General Motors has adjusted its financial projections for 2024 after exceeding Wall Street expectations in the second quarter. The automaker has increased its forecast for adjusted earnings to a range of $13 billion to $15 billion, up from an earlier estimate of $12.5 billion to $14.5 billion. It has also revised its targets for operating cash flow and earnings per share, while slightly lowering expectations for net income attributable to shareholders to between $10 billion and $11.4 billion.
In the second quarter, GM reported revenue of $47.9 billion, marking a more than 7% increase from the previous year and surpassing the $45 billion anticipated by analysts. Earnings per share were reported at $3.06, exceeding the expected $2.71 per share and showing a 60% increase from 2023. Net income rose 14% to $2.9 billion, compared to $2.5 billion in the same quarter last year.
Following this news, GM’s stock saw a nearly 5% rise in pre-market trading on Tuesday, adding to an increase of over 37% for the year. Additionally, GM announced a cash dividend for the third quarter, which further boosted investor confidence.
In a note to shareholders, CEO Mary Barra highlighted the success of GM’s gas-powered trucks and SUVs and mentioned the launch of eight new or redesigned models in North America.

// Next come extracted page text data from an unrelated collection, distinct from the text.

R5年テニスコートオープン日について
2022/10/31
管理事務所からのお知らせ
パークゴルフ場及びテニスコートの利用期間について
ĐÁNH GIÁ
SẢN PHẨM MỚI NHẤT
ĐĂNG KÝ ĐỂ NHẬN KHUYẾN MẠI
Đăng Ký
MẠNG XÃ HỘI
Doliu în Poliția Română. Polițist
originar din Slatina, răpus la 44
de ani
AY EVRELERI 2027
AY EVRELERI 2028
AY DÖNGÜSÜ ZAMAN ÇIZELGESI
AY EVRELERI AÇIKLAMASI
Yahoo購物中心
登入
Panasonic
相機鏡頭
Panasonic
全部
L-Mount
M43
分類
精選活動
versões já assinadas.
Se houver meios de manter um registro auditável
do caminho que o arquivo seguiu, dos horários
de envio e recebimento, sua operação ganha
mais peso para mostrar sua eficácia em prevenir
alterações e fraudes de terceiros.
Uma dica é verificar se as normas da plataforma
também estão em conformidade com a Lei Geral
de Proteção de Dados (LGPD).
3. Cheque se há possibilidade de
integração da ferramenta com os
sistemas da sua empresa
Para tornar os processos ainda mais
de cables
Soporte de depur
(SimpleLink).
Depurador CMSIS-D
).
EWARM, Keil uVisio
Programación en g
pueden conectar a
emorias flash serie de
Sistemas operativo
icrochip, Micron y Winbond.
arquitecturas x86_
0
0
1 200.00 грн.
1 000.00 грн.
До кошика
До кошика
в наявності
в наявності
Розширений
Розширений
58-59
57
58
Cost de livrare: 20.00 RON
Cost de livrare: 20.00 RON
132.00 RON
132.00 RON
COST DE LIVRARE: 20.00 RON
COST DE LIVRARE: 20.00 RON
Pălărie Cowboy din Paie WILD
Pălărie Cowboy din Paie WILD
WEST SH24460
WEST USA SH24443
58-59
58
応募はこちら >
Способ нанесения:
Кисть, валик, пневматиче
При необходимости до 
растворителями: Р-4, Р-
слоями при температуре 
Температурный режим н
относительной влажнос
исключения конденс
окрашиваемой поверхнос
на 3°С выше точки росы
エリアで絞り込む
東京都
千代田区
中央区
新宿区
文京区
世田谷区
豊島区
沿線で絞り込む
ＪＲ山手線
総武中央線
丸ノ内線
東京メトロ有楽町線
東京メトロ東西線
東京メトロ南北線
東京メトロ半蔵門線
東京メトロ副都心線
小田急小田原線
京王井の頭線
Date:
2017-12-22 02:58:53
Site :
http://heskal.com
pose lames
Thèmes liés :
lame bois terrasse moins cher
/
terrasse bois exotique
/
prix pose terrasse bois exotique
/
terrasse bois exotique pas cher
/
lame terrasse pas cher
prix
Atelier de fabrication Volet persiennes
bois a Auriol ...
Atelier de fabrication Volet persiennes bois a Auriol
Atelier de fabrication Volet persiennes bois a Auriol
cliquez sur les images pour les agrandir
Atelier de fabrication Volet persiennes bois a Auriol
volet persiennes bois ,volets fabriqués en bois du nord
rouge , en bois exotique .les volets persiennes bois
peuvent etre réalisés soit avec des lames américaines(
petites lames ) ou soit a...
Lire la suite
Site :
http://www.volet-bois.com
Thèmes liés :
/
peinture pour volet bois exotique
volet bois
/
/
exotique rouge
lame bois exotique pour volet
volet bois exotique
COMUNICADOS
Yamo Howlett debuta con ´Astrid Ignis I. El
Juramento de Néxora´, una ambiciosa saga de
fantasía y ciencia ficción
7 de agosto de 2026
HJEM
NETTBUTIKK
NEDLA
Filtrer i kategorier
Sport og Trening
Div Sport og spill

She also noted plans to scale production of the electric Chevrolet Equinox, emphasizing a commitment to disciplined growth in the electric vehicle sector despite a recent slowdown in market demand. Barra acknowledged that GM would not meet its target of producing 1 million electric vehicles in North America by the end of 2025.
On a separate note, Barra explained that GM’s self-driving division, Cruise, would discontinue its Origin vehicle in favor of the next-generation Chevrolet Bolt for testing in Texas and Arizona. This shift was made to address regulatory concerns regarding the Origin’s distinct design, which lacked a steering wheel, and is expected to reduce costs and optimize resources.
Barra reaffirmed GM’s vision to transform mobility with autonomous technology, stating that each milestone brings the company closer to its goals. Additionally, GM is looking to restructure its joint venture in China with SAIC Motor, as it faces losses; the company reported a $104 million loss for the second quarter alone. In June, production at SAIC-GM was cut by 70%, resulting in a delivery of 26,000 vehicles—50% less than the previous year.